- Opening Delimiter -
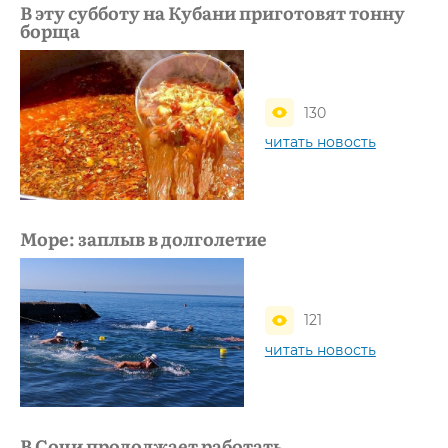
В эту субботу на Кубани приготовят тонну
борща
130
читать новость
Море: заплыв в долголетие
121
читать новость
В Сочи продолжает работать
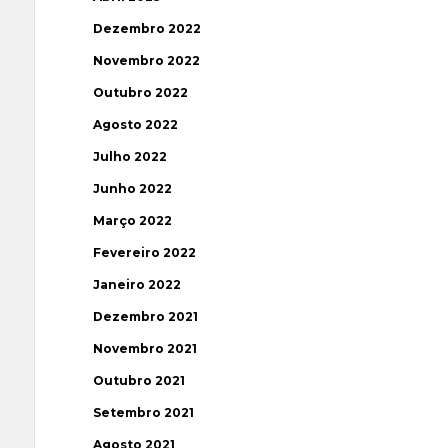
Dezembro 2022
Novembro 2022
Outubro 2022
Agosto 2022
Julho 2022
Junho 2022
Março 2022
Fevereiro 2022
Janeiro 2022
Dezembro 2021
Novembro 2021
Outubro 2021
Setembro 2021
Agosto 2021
- Closing Delimiter -
◆ Work instructions: Reproduce the text of all the rows above line for line, without any changes. Leave the pictures out.

◆ Response area:
В эту субботу на Кубани приготовят тонну
борща
130
читать новость
Море: заплыв в долголетие
121
читать новость
В Сочи продолжает работать
Dezembro 2022
Novembro 2022
Outubro 2022
Agosto 2022
Julho 2022
Junho 2022
Março 2022
Fevereiro 2022
Janeiro 2022
Dezembro 2021
Novembro 2021
Outubro 2021
Setembro 2021
Agosto 2021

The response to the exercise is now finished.